Here is a block of records. Copy every one of them exactly.

[Saved data entries]
*** Block opens ***

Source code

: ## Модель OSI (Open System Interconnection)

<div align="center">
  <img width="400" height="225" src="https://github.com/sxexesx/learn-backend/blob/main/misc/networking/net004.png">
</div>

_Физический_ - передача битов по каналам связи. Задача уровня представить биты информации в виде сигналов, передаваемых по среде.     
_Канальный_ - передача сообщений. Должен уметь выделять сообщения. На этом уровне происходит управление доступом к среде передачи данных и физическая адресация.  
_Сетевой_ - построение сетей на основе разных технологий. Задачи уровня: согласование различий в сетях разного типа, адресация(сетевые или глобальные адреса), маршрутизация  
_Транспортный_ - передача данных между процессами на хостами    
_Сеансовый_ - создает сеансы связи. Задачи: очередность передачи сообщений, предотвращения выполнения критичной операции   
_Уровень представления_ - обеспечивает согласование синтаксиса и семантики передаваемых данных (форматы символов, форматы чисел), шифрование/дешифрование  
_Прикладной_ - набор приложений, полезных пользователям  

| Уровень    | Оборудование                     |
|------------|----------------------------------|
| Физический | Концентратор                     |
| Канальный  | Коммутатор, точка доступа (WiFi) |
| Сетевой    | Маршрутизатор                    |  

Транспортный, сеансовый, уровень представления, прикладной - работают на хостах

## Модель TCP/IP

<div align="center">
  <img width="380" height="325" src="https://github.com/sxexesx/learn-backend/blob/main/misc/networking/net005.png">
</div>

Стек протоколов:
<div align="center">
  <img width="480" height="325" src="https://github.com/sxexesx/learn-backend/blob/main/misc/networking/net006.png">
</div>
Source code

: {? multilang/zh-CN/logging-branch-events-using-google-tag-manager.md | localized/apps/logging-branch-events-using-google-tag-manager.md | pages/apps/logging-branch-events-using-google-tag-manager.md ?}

*** Block closes ***

**Answer box**
Source code

: ## Модель OSI (Open System Interconnection)

<div align="center">
  <img width="400" height="225" src="https://github.com/sxexesx/learn-backend/blob/main/misc/networking/net004.png">
</div>

_Физический_ - передача битов по каналам связи. Задача уровня представить биты информации в виде сигналов, передаваемых по среде.     
_Канальный_ - передача сообщений. Должен уметь выделять сообщения. На этом уровне происходит управление доступом к среде передачи данных и физическая адресация.  
_Сетевой_ - построение сетей на основе разных технологий. Задачи уровня: согласование различий в сетях разного типа, адресация(сетевые или глобальные адреса), маршрутизация  
_Транспортный_ - передача данных между процессами на хостами    
_Сеансовый_ - создает сеансы связи. Задачи: очередность передачи сообщений, предотвращения выполнения критичной операции   
_Уровень представления_ - обеспечивает согласование синтаксиса и семантики передаваемых данных (форматы символов, форматы чисел), шифрование/дешифрование  
_Прикладной_ - набор приложений, полезных пользователям  

| Уровень    | Оборудование                     |
|------------|----------------------------------|
| Физический | Концентратор                     |
| Канальный  | Коммутатор, точка доступа (WiFi) |
| Сетевой    | Маршрутизатор                    |  

Транспортный, сеансовый, уровень представления, прикладной - работают на хостах

## Модель TCP/IP

<div align="center">
  <img width="380" height="325" src="https://github.com/sxexesx/learn-backend/blob/main/misc/networking/net005.png">
</div>

Стек протоколов:
<div align="center">
  <img width="480" height="325" src="https://github.com/sxexesx/learn-backend/blob/main/misc/networking/net006.png">
</div>
Source code

: {? multilang/zh-CN/logging-branch-events-using-google-tag-manager.md | localized/apps/logging-branch-events-using-google-tag-manager.md | pages/apps/logging-branch-events-using-google-tag-manager.md ?}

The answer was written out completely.